Он задрожал; его снедали ненависть и страх.
«Она помышляет лишь о моей гибели. Она любит меня, но любовь ее пагубна. Какое мне до нее дело! Я не хочу умереть!»
Он испугался, одумался и ударил кулаком по земле.
«Какой же я дурак! Вот уже месяц, как ради нее я собираюсь то постричься в монахи, то прыгнуть в пропасть; то убиваю змей, то готов броситься на нож первого встречного. Но по зрелом размышлении я вижу, что не дорос до тех требований, какие она мне ставит, а потому лучше поскорее убраться отсюда. Пусть она без меня разводит трагедии. А я гожусь только для тех ударов кинжала, которые сопровождаются пением».
Он выглянул наружу; внизу уже никого не было, над ним возвышался монастырь. Он разыскал высеченные в камне ступени.
«У меня кружится голова. Как странно, что в тот раз она не кружилась».
На последние ступени он взобрался ползком. В монастырском саду не было ни души. Каменные плиты белели в лучах солнца между колоннами дворика. Ворота стояли настежь. Почувствовав себя на свободе, Нелло удивленно огляделся. Ему хотелось бегать, смеяться. Спускаясь по ступенчатой уличке, он улыбался каждой встречной женщине. Иногда он останавливался, словно желая лишний раз убедиться, что небо над ним все такое же высокое и голубое.
На площади было пусто, один лейтенант Кантинелли сидел перед кафе. Красавец Альфо расставлял по местам стулья. Увидев его, Нелло с бездумной улыбкой направился к нему, но тот предпочел куда-то скрыться.
С балкона ратуши на него в упор смотрела синьора Камуцци. Нелло быстро отвернулся, но потом медленно обратил к ней лицо и ответил взглядом на ее взгляд. Они слегка улыбнулись друг другу.
— Приветствую вас, синьора! — сказал Нелло.
— Добрый вечер, сударь, — ответила она и после минутной паузы, во время которой они обменивались взглядами и улыбками, сказала: — Итак, сегодня вечером мы услышим вас в последний раз?

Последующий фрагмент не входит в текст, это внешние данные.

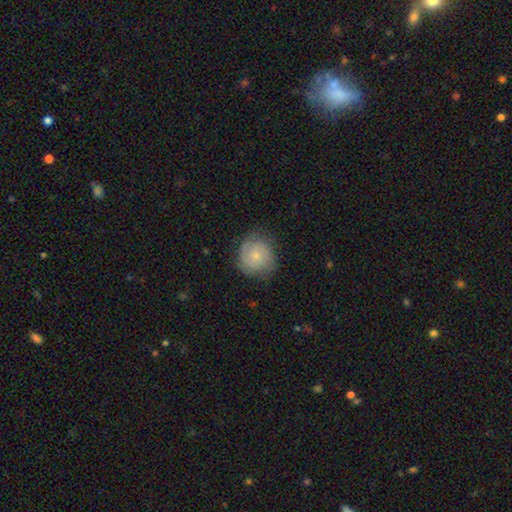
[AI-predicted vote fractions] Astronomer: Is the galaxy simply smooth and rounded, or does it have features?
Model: smooth — 49% (runner-up: featured or disk, 44%).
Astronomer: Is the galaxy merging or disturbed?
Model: none — 72%.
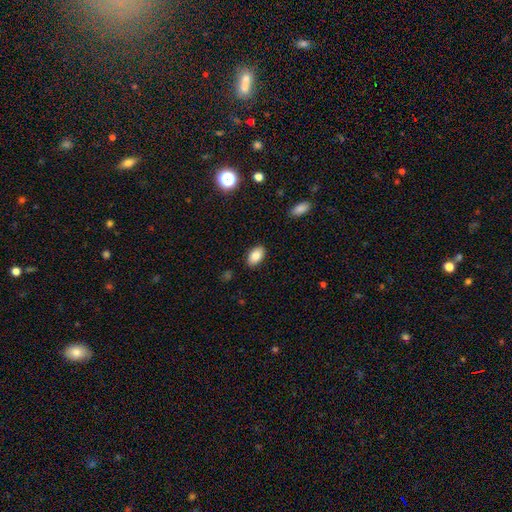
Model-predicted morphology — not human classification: Smooth or featured? Predicted: smooth (p=0.84). How rounded? Predicted: in between (p=0.92). Merging? Predicted: none (p=0.88).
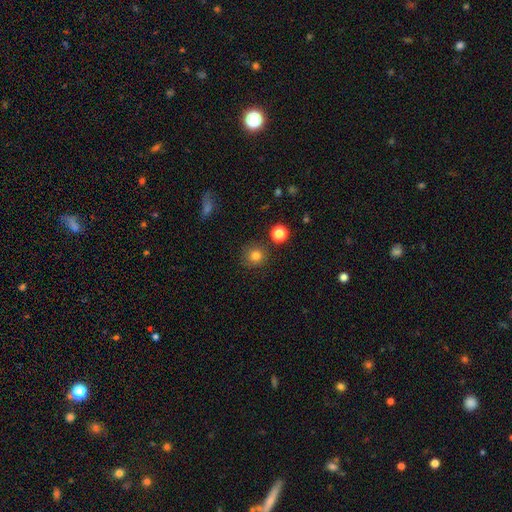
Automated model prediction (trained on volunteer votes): This is clearly a smooth galaxy (81%). How rounded: clearly round (93%). Merging: clearly none (87%).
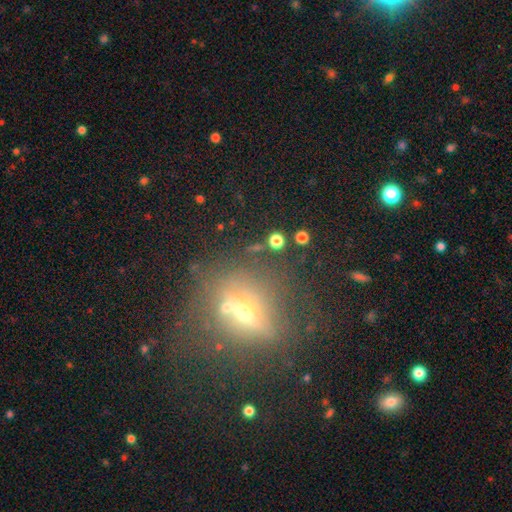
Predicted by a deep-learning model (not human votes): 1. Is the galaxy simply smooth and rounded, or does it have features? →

— Нет, я больше не собираюсь петь.
— А как же наш праздник в клубе? Вы забыли? — Ее улыбка стала жестче. — Что же занимает ваши мысли и заставляет вечно где-то скрываться?
— Вы правы, я пою сегодня.
— Синьора Цампьери, — обратилась она к соседке, которая тоже выглянула из окна, — неужели и ваша Нина способна так забывать о своей арфе? Вот вам артист, который и знать не хочет, что публика жаждет его услышать.
— Однако стоило вам намекнуть, что среди этих жаждущих…
Синьора Камуцци бросила на него из-за порхающего веера быстрый, огненный взгляд и скрылась — раньше, чем огонь успел погаснуть. Нелло прищелкнул пальцами и несколько раз повернулся на каблуках.
«Ишь ты… — подумал он. — А впрочем, почему бы и нет? Она или другая. Или же и она и много-много других».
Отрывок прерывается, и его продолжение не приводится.